Şimdi, istediğiniz bir renk ışığı o günkü ihtiyacınıza ya da içinizden gelen rehberliğe göre seçebilirsiniz. Tanrı sevgisini, saflık ve açıklığı temsil ettiği ve tüm ışık huzmelerini içinde barındırdığı için beyaz en çok seçilen renk. Ancak konumuz sağlığı da ilgilendirdiği için Rafael’in yeşil ışığı veya Mor Alev de çok etkili. Melek enerjilerinden o anda size yakın gelenini seçebilirsiniz. Benim her seferinde seçimim başka oluyor, bazen de renk ben seçmeden kendiliğinden geliyor. Bu seçtiğiniz renk ışığın gökyüzünden, bizim güneşimizin de etrafında döndüğü samanyolunun merkezindeki güneşten size doğru parlayarak ve tertemiz bir şekilde geldiğini aklınızda canlandırın.

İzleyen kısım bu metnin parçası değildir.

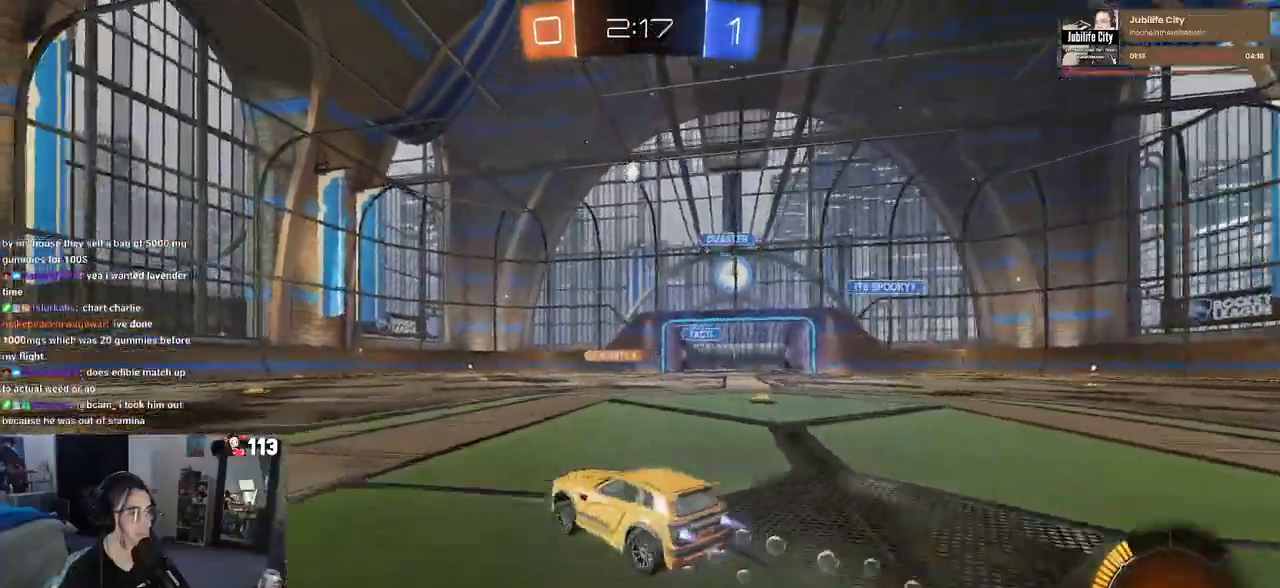
{"buttons": ["R2"], "left_stick": "down-right", "right_stick": "center", "events": [[217, "left_stick", "center"], [367, "R1", "up"], [433, "left_stick", "down-right"]]}
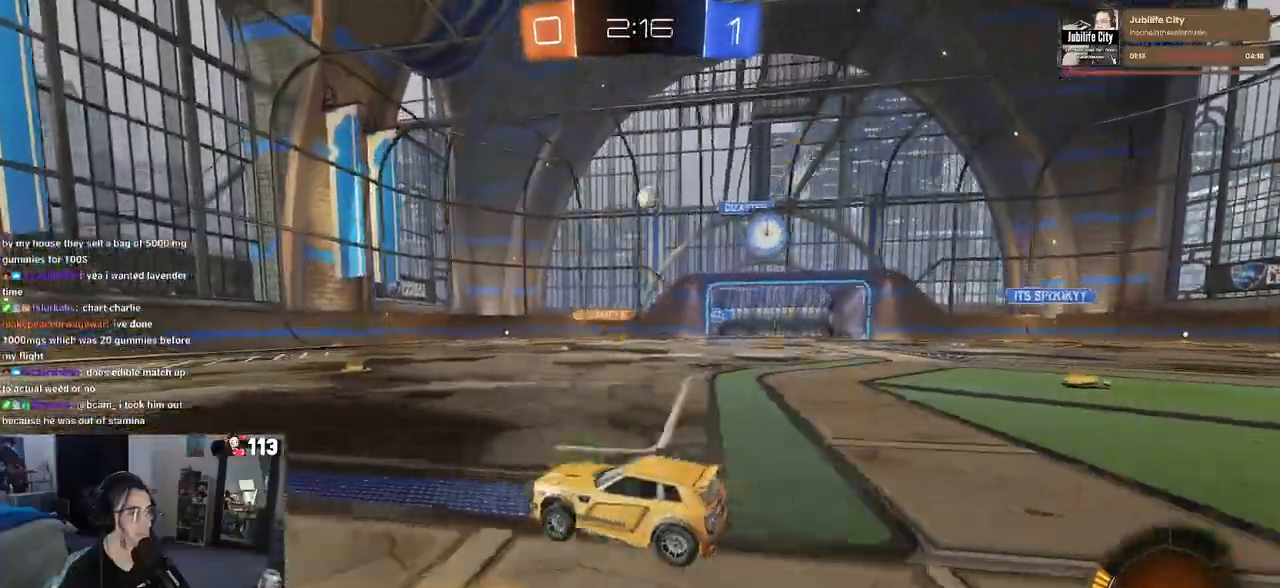
{"buttons": ["R1", "R2"], "left_stick": "down-right", "right_stick": "center", "events": [[33, "SQUARE", "down"], [100, "SQUARE", "up"], [150, "left_stick", "center"], [300, "left_stick", "down-right"], [383, "R1", "down"]]}
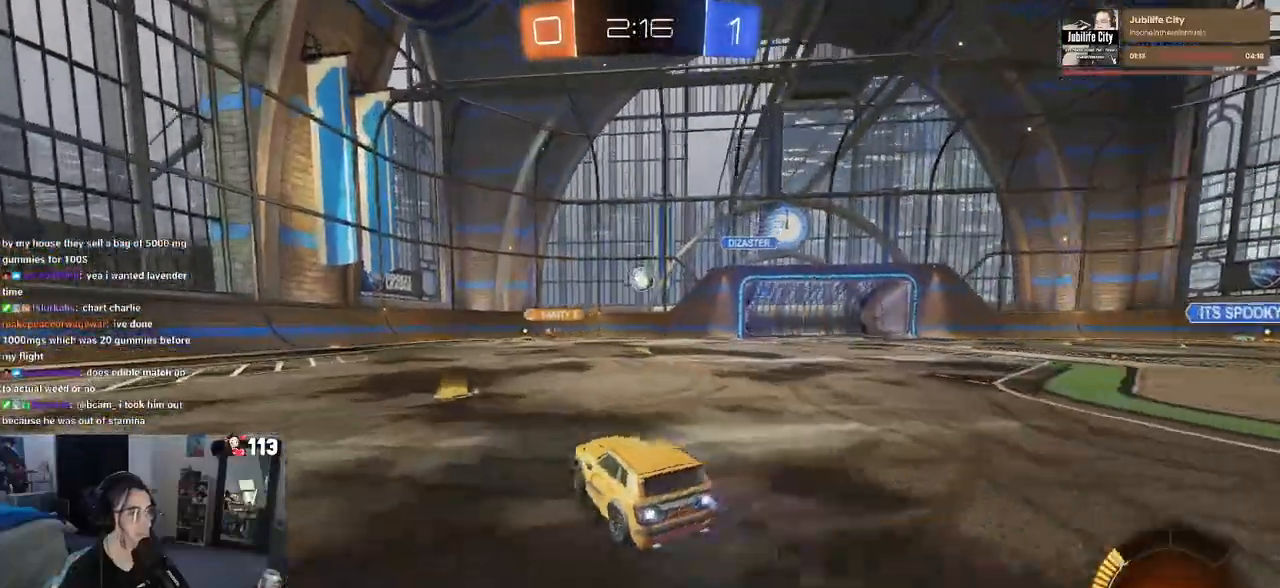
{"buttons": ["L1", "R1", "R2"], "left_stick": "down-right", "right_stick": "center", "events": [[83, "CROSS", "down"], [83, "left_stick", "down"], [183, "left_stick", "center"], [233, "CROSS", "up"], [283, "CROSS", "down"], [283, "left_stick", "down-right"], [417, "L1", "down"], [433, "CROSS", "up"]]}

Eğer melek enerjisi ile çalışacaksanız ilgili meleğin yardımını isteyin ve enerjinin onun ellerinden geldiğini, yanınızda durduğunu düşünebilirsiniz (Ve yanınızda da olacaktır, bundan eminim!) Bu güçlü ışığı Taç çakranızdan başlayarak tek tek aşağıya kadar indirerek tüm çakralarınızı temizleyeceksiniz.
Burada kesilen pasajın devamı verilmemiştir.